A drive along Iceland’s ‘ring road,’ a winding narrow highway that encircles the isolated island’s 1,332 kilometre circumference, will take you from the sublime to the beautifully desolate in quick succession as views of snow spotted mountains give way lava fields, relatively young in geologic time at 800 years, covered in the country’s signature muted green moss.
But perhaps no natural feature is so stunningly otherworldly than Iceland’s geothermal activity.
The remote island is the outcome of upwelling forces, emerging in the volcanic seam between the Eurasian and North American tectonic plates. The result is a remarkably active geologic landscape, one pitted with boiling mud pots, meandering hot rivers and steaming caverns that open up out of a serene landscape like gaping mouths of Hades.

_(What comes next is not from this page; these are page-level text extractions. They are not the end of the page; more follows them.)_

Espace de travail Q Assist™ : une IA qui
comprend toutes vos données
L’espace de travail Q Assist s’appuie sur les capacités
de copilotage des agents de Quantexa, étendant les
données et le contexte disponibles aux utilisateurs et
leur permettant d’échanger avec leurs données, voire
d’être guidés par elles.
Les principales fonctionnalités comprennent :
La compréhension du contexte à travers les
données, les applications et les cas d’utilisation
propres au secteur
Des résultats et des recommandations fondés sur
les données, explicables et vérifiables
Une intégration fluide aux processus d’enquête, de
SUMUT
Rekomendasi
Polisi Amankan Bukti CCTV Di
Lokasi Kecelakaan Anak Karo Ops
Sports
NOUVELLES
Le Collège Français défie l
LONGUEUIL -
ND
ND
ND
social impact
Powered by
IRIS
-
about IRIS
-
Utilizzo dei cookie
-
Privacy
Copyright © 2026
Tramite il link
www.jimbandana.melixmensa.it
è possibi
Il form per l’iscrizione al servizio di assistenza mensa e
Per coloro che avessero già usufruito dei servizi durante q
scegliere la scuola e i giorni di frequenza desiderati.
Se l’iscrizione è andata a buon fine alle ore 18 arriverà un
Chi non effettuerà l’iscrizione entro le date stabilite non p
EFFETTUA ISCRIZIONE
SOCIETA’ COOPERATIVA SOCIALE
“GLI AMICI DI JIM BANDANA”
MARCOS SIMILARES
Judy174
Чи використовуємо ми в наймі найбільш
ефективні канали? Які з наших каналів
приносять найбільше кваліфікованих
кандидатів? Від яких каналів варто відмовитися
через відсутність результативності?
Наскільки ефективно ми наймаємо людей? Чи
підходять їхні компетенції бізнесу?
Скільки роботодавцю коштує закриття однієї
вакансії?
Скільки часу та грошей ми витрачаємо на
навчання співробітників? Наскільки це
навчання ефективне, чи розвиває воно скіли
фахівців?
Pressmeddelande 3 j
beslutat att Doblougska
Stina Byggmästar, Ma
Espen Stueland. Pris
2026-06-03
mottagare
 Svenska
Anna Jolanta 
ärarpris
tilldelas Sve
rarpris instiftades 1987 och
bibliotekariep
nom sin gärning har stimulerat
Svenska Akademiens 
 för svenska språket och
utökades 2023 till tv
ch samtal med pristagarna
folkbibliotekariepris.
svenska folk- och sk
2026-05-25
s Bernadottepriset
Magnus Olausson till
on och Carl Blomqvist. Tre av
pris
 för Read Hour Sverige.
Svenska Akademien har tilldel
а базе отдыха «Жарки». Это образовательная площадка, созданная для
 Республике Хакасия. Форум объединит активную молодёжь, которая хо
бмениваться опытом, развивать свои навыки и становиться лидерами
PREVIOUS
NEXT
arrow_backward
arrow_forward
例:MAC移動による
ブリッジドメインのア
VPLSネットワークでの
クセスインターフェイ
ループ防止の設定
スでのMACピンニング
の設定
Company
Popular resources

One of my first day trips, along Iceland’s famous Golden Circle route, I stop at the Geysir geothermal valley, a popular tourist hot spot (the English word geyser is a derivative of the Icelandic word geysir, which means gusher). The Strokkur Geysir, like Old Faithful, is a pressurized water column that superheats and erupts at regular intervals, blasting 25 to 30 metres into the air above a crowd of camera-ready spectators.
Both laconic hot pools and violently boiling cauldrons of water surround the Geysir, all of which can be seen from a vantage point just a short hike up the hill. Small-scale geothermal stations, used in a domestic capacity at houses and farms, dot the landscape, easily identifiable with their consistent plumes of steam rising into the mid-day sky, which at this latitude, above 64 degrees north, seems a bluer blue.